Idioms are a part of speech which is particular to a group of speakers or an area or region. It is a phrase which has an understood, non literal meaning. There are many common idioms in English. You probably use many of them every day without even realising it.
Idioms can be confusing for a student who has learned English as a second language, as they may never have heard the idiom before. Often, common idioms are one of the last things a person learns in a new language. Some common idioms are sayings or phrases like ‘Too big for your boots’ , ‘Smartie pants’, ‘Making a mountain out of a molehill’.
Idioms are not meant to be interpreted literally. Rather, there is a deeper, non literal meaning of common idioms. These common idioms come to be accepted and understood by people who share a common language (or sometimes by a smaller cultural group within a language group).
Fun English Lesson Plan for Teaching A Common Idiom
This is a fun example of an English lesson plan that can be used to teach students about common idioms, and help them understand some of the confusing words and phrases in English.
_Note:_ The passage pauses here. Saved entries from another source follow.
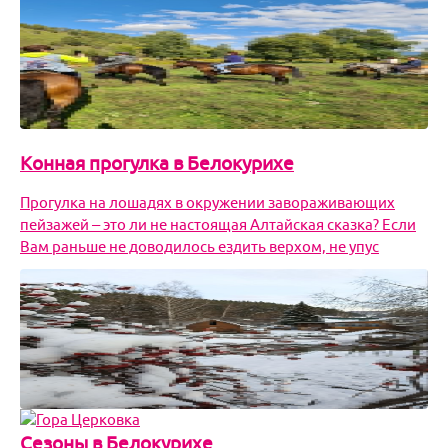
Конная прогулка в Белокурихе
Прогулка на лошадях в окружении завораживающих
пейзажей – это ли не настоящая Алтайская сказка? Если
Вам раньше не доводилось ездить верхом, не упус
Достопримечательности Белокурихи
Алтайская земля хранит в себе немало тайн и
сюрпризов, а щедрость края не знает границ. Как еще
объяснить появление здесь удивительного места, где в о
Сезоны в Белокурихе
Pre-Reading – discuss common idioms and make a list on the board which demonstrates some common idioms that may already be known and understood
Word Skills – make a list or make flash cards of any confusing words that are a part of the story (in English) that may be challenging for your students (if needed, translate or make another version in any other languages that are needed (such as Spanish)
Reading – Read the story ‘Too Big for Your Boots’ by May L O’Brien ( or another one from the same series). These stories are aimed at children in their middle primary (elementary) years of schooling, but could also be used with older students – probably up to about age 12 or 13 years
Discuss – talk about the relevant example of common idioms that is a part of the story. For example, in ‘Too big for your boots’ the child who is the main character misunderstands the meaning of the common idiom about being ‘too big for your boots’ and so interprets it literally. She becomes very worried about the fact that her feet are going to stop growing, and it is not until she talks to a kindly nurse at the health centre that her fears are allayed.
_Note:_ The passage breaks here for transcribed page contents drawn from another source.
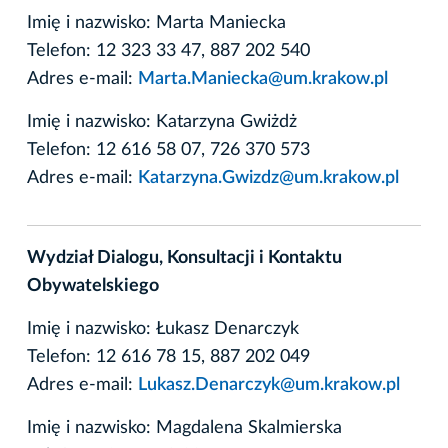
Imię i nazwisko: Marta Maniecka
Telefon: 12 323 33 47, 887 202 540
Adres e-mail:
Marta.Maniecka@um.krakow.pl
Imię i nazwisko: Katarzyna Gwiżdż
Telefon: 12 616 58 07, 726 370 573
Adres e-mail:
Katarzyna.Gwizdz@um.krakow.pl
Wydział Dialogu, Konsultacji i Kontaktu
Obywatelskiego
Imię i nazwisko: Łukasz Denarczyk
Telefon: 12 616 78 15, 887 202 049
Adres e-mail:
Lukasz.Denarczyk@um.krakow.pl
Imię i nazwisko: Magdalena Skalmierska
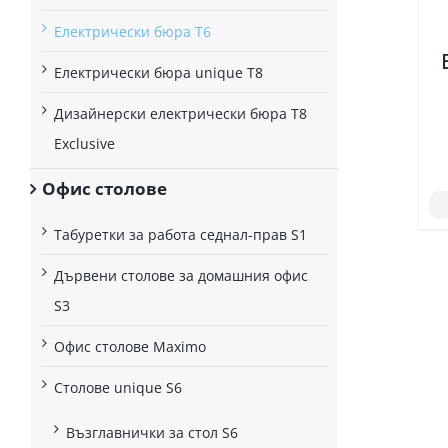
Електрически бюра T6
Електрически бюрa unique T8
Дизайнерски електрически бюра T8
Exclusive
Офис столове
Табуретки за работа седнал-прав S1
Дървени столове за домашния офис
S3
Офис столове Maximo
Столове unique S6
Възглавнички за стол S6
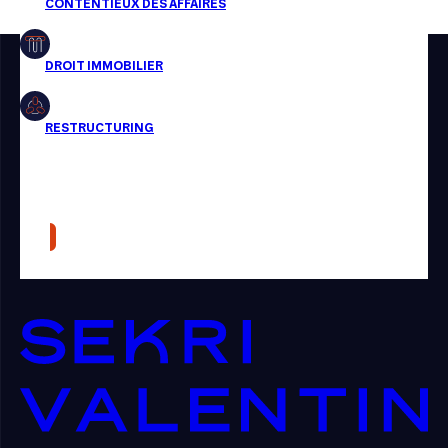
Restructuring
Article
Cabinet
Presse
Récompense
Transaction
Follow up and Extension – this story (and others like it) could be extended by talking about safe people to ask if you are unsure of what confusing words in English might mean, or if there is a communication breakdown that needs to be fixed.
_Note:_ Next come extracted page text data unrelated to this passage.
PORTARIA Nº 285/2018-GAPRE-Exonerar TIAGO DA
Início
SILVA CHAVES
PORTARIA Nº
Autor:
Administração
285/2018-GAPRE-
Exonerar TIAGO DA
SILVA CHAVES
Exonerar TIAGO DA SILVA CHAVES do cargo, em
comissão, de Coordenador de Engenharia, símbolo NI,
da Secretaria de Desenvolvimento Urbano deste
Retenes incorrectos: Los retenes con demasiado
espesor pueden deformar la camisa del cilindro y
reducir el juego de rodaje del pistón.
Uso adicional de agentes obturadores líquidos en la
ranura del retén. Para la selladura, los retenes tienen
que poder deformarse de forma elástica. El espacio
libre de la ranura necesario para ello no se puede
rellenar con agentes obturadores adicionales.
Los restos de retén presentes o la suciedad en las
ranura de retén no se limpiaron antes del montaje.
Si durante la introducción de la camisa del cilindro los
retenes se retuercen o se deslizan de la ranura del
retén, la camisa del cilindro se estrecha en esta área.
Follow Up and Collaborative Learning
To understand the answer to ‘What are idioms’ will take time and practice. As a follow up to reading ‘Too Big for Your Boots’, try preparing a large chart or poster that can be displayed in the room. Write a heading on the chart ‘What Are Idioms?’ Then beneath the heading, encourage students to record examples of idioms that they hear in everyday speech. You could also add a second column so students can record a short description of where and how they heard the idiom being used. This way, students are able to collectively build their knowledge and take some direct responsibility for sharing their own growing English language competence with others in the class.